Lecteurs, lectrices, vous savez que je n’ai jamais, au grand jamais, utilisé l’espace que Voir m’accorde si généreusement chaque semaine pour prendre à partie les grands de ce monde. Mais cette semaine, je suis dans l’obligation de faire une entorse à mes principes.
Car, je ne sais pas si vous l’avez remarqué, mes amis, mais les temps sont graves. Les gens au pouvoir nous cachent des choses. Des choses essentielles, des choses importantes. Des choses qui relèvent du domaine public. Des choses que nous devons savoir.
Je parle bien sûr de l’affaire Cloutier.
Je sais, vous dites qu’il s’agit d’une histoire privée, qui ne nous regarde pas. Mais permettez-moi d’être en désaccord avec vous. Si ce n’était de nos taxes, il n’y aurait ni Guy Cloutier, ni Nathalie Simard, ni Novem, ni Véronique, rien. Ces gens, qu’ils le veuillent ou non, appartiennent au domaine public. Ils sont à nous! Nous les avons subventionnés, construits, aimés, financés, encouragés! Nous avons acheté leurs disques, nous avons suivi leur carrière, nous ne les avons jamais abandonnés, même dans les moments les plus sombres, quand Nathalie chantait "E.T., t’es mon ami, mon ami, pour la vie", ou quand René reprenait Fernando d’Abba. Ils avaient beau muer, grossir, s’habiller chez Tip Top ou se faire couper les cheveux par Alvaro, on était là, on ne lâchait pas, toujours derrière eux, leur dernier disque de Noël sous le bras, prêts à ouvrir notre portefeuille à la moindre bébelle distribuée par leur gérant, ce monument de la culture, ce grand chevalier des arts et des lettres qui nous a donné tant de belles choses, du Village de Nathalie aux compilations-souvenir de Dick Rivers, en passant par Johanne Blouin et son album Merci, Félix.
Et il faudrait soudainement se retirer et les laisser en paix?
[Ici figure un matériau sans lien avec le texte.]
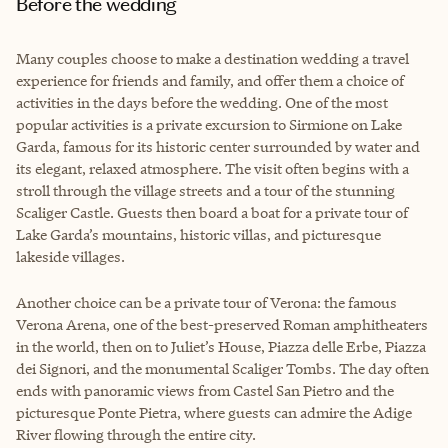
Before the wedding
Many couples choose to make a destination wedding a travel
experience for friends and family, and offer them a choice of
activities in the days before the wedding. One of the most
popular activities is a private excursion to Sirmione on Lake
Garda, famous for its historic center surrounded by water and
its elegant, relaxed atmosphere. The visit often begins with a
stroll through the village streets and a tour of the stunning
Scaliger Castle. Guests then board a boat for a private tour of
Lake Garda’s mountains, historic villas, and picturesque
lakeside villages.
Another choice can be a private tour of Verona: the famous
Verona Arena, one of the best-preserved Roman amphitheaters
in the world, then on to Juliet’s House, Piazza delle Erbe, Piazza
dei Signori, and the monumental Scaliger Tombs. The day often
ends with panoramic views from Castel San Pietro and the
picturesque Ponte Pietra, where guests can admire the Adige
River flowing through the entire city.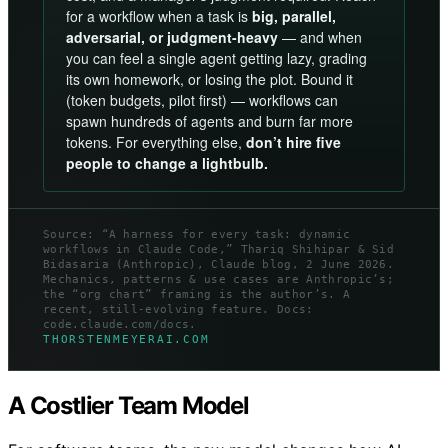
for a workflow when a task is
big, parallel,
adversarial, or judgment-heavy
— and when
you can feel a single agent getting lazy, grading
its own homework, or losing the plot. Bound it
(token budgets, pilot first) — workflows can
spawn hundreds of agents and burn far more
tokens. For everything else,
don’t hire five
people to change a lightbulb.
Source: “A harness for every task: dynamic
workflows in Claude Code,” Thariq Shihipar & Sid
Bidasaria (Anthropic), Claude blog, 2 June 2026.
Mechanics, patterns & use cases are Anthropic’s;
the “org chart” framing is the author’s. A
recent, still-evolving feature. Docs:
code.claude.com/docs.
THORSTENMEYERAI.COM
A Costlier Team Model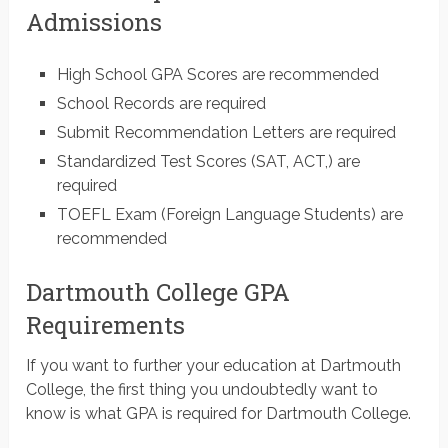
Admissions
High School GPA Scores are recommended
School Records are required
Submit Recommendation Letters are required
Standardized Test Scores (SAT, ACT,) are
required
TOEFL Exam (Foreign Language Students) are
recommended
Dartmouth College GPA
Requirements
If you want to further your education at Dartmouth
College, the first thing you undoubtedly want to
know is what GPA is required for Dartmouth College.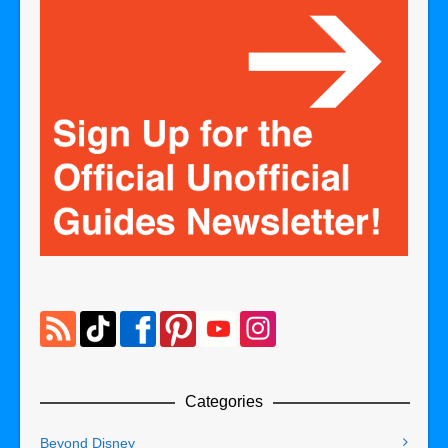
Categories
Beyond Disney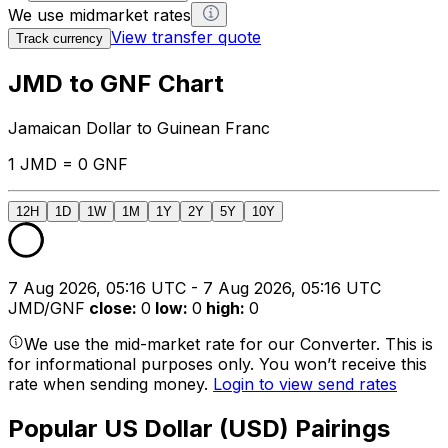
We use midmarket rates
View transfer quote
Track currency
JMD to GNF Chart
Jamaican Dollar to Guinean Franc
1 JMD = 0 GNF
12H
1D
1W
1M
1Y
2Y
5Y
10Y
7 Aug 2026, 05:16 UTC - 7 Aug 2026, 05:16 UTC
JMD/GNF
close
:
0
low
:
0
high
:
0
We use the mid-market rate for our Converter. This is
for informational purposes only. You won’t receive this
rate when sending money.
Login to view send rates
Popular US Dollar (USD) Pairings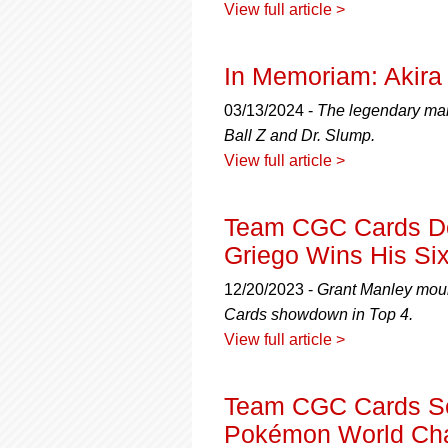
View full article >
In Memoriam: Akira
03/13/2024 -
The legendary man
Ball Z and Dr. Slump.
View full article >
Team CGC Cards Do
Griego Wins His Si
12/20/2023 -
Grant Manley mou
Cards showdown in Top 4.
View full article >
Team CGC Cards Sec
Pokémon World Ch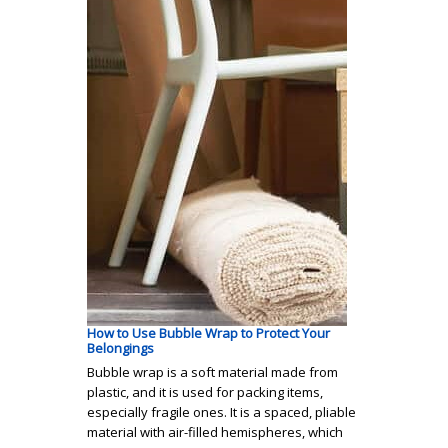
How to Use Bubble Wrap to Protect Your
Belongings
Bubble wrap is a soft material made from
plastic, and it is used for packing items,
especially fragile ones. It is a spaced, pliable
material with air-filled hemispheres, which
Non, jamais! Nous avons le droit de savoir!
C’est pour cette raison que je demande une commission d’enquête sur cette histoire. Que l’on fasse la lumière une bonne fois pour toutes sur la question.
Nous voulons des réponses! Des témoins! Des audiences télévisées! Un rapport, des accusations, des coupables!
Michel Vastel, grand défenseur de la veuve et de l’orphelin et journaliste de réputation internationale, a contribué à jeter un peu de lumière sur cette sombre histoire en prêtant sa plume habile et ô combien précise à la pauvre victime. Mais nous voulons plus! Plus de détails, plus de noms!
Que l’on dénonce TOUS les complices de ce dangereux pédophile! Les patrons de Radio-Canada, les maquilleuses du Village de Nathalie qui transformaient les jeunes participantes en poupounes de luxe, les choristes de La Fureur, les éclairagistes, le gars en bicycle qui livrait le courrier, le fabriquant des poudings Laura Secord, Sébastien Benoît, Élise Marquis, la distribution complète de Don Juan, le p’tit roux qui imitait Elvis au Capitole, le cadavre de Liberace, le gars qui a pris la photo pour le 77e disque de René, qu’on les amène tous aux bûchers!
Car cette histoire touche beaucoup de gens, mes amis. Elle a des ramifications incroyables, inimaginables!
Prenez le déménagement du bulletin télévisé de Radio-Canada, par exemple. Qui a profité de cet état de fait? Véro! La fille de Guy Cloutier! Et tout ça, alors que la crise était à son paroxysme!
D’un côté, on met Véro à 18 h, heure de grande écoute s’il en est, et de l’autre, on s’arrange pour que les topos incriminant Guy Cloutier soient diffusés à 17 h, pendant que les honnêtes citoyens travaillent!
Cela ne vous met-il pas la puce à l’oreille?
Mario Clément, le directeur des programmes de Radio-Canada, serait-il de mèche avec Guy Cloutier? Vite, une enquête! Qu’on cite des gens à comparaître! Après tout, Radio-Canada, c’est notre argent! Ce n’est pas comme TVA, qui ne reçoit aucune subvention!
(D’ailleurs, afin d’assurer une plus grande transparence à cette commission, je suggère qu’elle soit financée non pas par le gouvernement fédéral, qui gère Radio-Canada, mais par Quebecor, une entreprise qui n’a rien à gagner de toute cette tragédie…)
Tout cela sent mauvais, les amis. Le temps est venu d’aller au bout de cette histoire. C’est plus important que la recrudescence du sida ou la guerre en Irak.
Car il en va de notre culture. Donc, de notre mémoire.